=== Given entries ===

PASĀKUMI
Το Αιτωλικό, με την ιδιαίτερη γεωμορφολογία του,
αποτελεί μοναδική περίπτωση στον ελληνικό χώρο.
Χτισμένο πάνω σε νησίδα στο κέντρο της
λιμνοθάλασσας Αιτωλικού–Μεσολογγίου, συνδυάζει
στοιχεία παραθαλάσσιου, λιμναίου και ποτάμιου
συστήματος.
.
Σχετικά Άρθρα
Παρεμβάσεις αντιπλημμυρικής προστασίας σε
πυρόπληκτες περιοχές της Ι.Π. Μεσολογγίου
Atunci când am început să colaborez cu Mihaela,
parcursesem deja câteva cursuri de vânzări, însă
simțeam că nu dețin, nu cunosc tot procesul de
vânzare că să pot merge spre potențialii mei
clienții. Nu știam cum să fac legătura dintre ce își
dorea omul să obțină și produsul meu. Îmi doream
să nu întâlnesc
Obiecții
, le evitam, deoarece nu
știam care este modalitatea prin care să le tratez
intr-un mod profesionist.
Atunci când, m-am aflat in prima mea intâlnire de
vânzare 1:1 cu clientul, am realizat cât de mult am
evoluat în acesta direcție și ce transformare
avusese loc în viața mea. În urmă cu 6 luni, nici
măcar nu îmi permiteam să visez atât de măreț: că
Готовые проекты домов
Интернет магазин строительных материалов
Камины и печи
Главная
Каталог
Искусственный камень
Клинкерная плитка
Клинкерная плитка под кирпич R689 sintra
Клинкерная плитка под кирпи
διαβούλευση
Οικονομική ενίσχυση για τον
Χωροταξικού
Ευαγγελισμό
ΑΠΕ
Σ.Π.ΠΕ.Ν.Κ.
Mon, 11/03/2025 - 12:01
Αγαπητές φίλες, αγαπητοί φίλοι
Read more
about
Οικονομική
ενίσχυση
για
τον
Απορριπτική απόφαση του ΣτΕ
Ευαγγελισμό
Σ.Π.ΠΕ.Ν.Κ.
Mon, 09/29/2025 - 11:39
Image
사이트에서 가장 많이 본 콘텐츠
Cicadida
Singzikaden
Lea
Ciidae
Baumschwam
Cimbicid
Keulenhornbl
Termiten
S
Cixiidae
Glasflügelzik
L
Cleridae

===

▶ _Exercise_: Please write out all of the data above line by line, keeping every word, character, and line break unchanged.

▶ _The completed task_:
PASĀKUMI
Το Αιτωλικό, με την ιδιαίτερη γεωμορφολογία του,
αποτελεί μοναδική περίπτωση στον ελληνικό χώρο.
Χτισμένο πάνω σε νησίδα στο κέντρο της
λιμνοθάλασσας Αιτωλικού–Μεσολογγίου, συνδυάζει
στοιχεία παραθαλάσσιου, λιμναίου και ποτάμιου
συστήματος.
.
Σχετικά Άρθρα
Παρεμβάσεις αντιπλημμυρικής προστασίας σε
πυρόπληκτες περιοχές της Ι.Π. Μεσολογγίου
Atunci când am început să colaborez cu Mihaela,
parcursesem deja câteva cursuri de vânzări, însă
simțeam că nu dețin, nu cunosc tot procesul de
vânzare că să pot merge spre potențialii mei
clienții. Nu știam cum să fac legătura dintre ce își
dorea omul să obțină și produsul meu. Îmi doream
să nu întâlnesc
Obiecții
, le evitam, deoarece nu
știam care este modalitatea prin care să le tratez
intr-un mod profesionist.
Atunci când, m-am aflat in prima mea intâlnire de
vânzare 1:1 cu clientul, am realizat cât de mult am
evoluat în acesta direcție și ce transformare
avusese loc în viața mea. În urmă cu 6 luni, nici
măcar nu îmi permiteam să visez atât de măreț: că
Готовые проекты домов
Интернет магазин строительных материалов
Камины и печи
Главная
Каталог
Искусственный камень
Клинкерная плитка
Клинкерная плитка под кирпич R689 sintra
Клинкерная плитка под кирпи
διαβούλευση
Οικονομική ενίσχυση για τον
Χωροταξικού
Ευαγγελισμό
ΑΠΕ
Σ.Π.ΠΕ.Ν.Κ.
Mon, 11/03/2025 - 12:01
Αγαπητές φίλες, αγαπητοί φίλοι
Read more
about
Οικονομική
ενίσχυση
για
τον
Απορριπτική απόφαση του ΣτΕ
Ευαγγελισμό
Σ.Π.ΠΕ.Ν.Κ.
Mon, 09/29/2025 - 11:39
Image
사이트에서 가장 많이 본 콘텐츠
Cicadida
Singzikaden
Lea
Ciidae
Baumschwam
Cimbicid
Keulenhornbl
Termiten
S
Cixiidae
Glasflügelzik
L
Cleridae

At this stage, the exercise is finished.